Friday, April 12, 2013

Is It Me?

Do I struggle so to explain simple things to simple folk because of some flaw in my pedagogical technique? If so, and if that flaw is obvious, please tell me! Once again, for your amusement, The Wrong Monkey offers an unaltered transcript of my struggle to communicate with someone. Maybe it's me. Maybe it's been me all along:

HIM: (reacting to an article about how the age of the Gospel of Judas manuscript had been confirmed) Who cares?

ME: It's a manuscript which appears to be over 1700 years old. That's kinda cool.

HIM: What's cool is that it's a fake which naturally means con artists have been around forever.

ME: In this case, "authentic" means over 1700 years old -- regardless of the manuscript's content, the character of its author, whether Judas, or Jesus, ever existed, or what you want "authentic" to mean.

HIM: In other words if it were 1699 years old in wouldn't be authentic, but at 1701 it would? Good grief. I was curious if that was true or whether you were loony, maybe even both. My thesaurus has similar words for "authentic" from accurate to valid and lots more in between. But there is never a mention of any particular age the subject must be. And if you'd care to validate that just find an authentic thesaurus and you'll see.

ME: No, if it were 10 years old, or 150 years old, then it would be a fake, a fake which had been made to look like it was 1700 years old (GIVE OR TAKE!) And yes, I am loony. My Mom had me tested. By a specialist.

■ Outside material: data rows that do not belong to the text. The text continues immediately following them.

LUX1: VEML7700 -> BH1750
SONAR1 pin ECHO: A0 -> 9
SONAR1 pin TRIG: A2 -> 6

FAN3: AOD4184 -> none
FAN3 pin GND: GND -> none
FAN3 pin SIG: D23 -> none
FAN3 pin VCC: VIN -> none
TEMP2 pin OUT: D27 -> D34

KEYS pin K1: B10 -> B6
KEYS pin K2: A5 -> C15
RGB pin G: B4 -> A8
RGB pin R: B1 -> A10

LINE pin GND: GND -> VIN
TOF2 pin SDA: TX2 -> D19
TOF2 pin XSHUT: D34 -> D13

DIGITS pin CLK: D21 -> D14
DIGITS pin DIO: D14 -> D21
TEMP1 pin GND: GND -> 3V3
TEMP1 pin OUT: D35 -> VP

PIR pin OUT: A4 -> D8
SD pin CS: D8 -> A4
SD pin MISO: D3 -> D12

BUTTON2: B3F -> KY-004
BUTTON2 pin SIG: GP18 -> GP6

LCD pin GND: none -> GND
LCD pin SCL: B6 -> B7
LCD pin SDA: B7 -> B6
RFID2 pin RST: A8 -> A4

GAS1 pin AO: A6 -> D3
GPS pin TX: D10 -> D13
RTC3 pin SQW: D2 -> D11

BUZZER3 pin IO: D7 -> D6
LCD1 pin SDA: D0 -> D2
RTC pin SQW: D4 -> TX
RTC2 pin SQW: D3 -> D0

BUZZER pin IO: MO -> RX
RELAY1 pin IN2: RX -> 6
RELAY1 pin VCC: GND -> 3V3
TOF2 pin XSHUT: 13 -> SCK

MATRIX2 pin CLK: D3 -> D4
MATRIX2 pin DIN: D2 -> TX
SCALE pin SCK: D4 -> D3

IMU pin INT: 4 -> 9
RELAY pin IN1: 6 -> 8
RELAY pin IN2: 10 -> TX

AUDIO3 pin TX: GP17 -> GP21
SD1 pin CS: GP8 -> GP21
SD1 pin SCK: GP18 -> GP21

HIM: Are you suggesting if I were to build a fake Ferrari from one of those kits that are seen in all car magazines, when that fake Ferrari becomes a particular age, in this case 1700 years old give or take, it ceases to be a fake Ferrari and then somehow becomes an authentic one?

ME: No. It would never be a real Ferrari. But 1700 years from now it would be an authentic 21st-century artifact. Something built 1690 years from now and artificially aged to make it look like it was made in the 21st century will never be a 21st-century artifact.

At this point, to my astonishment -- I had been settling in for a long, long haul -- he said he understood, and who knows, maybe he really does. Could it be that my pedagogical technique, although still abysmal, is improving? It still seems that I may be enraging people when I'm trying to explain something. Sheldon, on The Big Bang Theory,seems to constantly enrage other people in the process of explaining things to them. But then Sheldon doesn't seem to care about his effect on others, or perhaps it's more that he rarely notices it. Maybe I need to be much, much more discreet about such explanations, and only offer them when requested. Maybe so, but the effort which would be involved in such a great change in my behavior, and the distress I would feel in seeing uncomprehension and doing nothing about it, makes me cringe already. Again, your feedback is welcomed.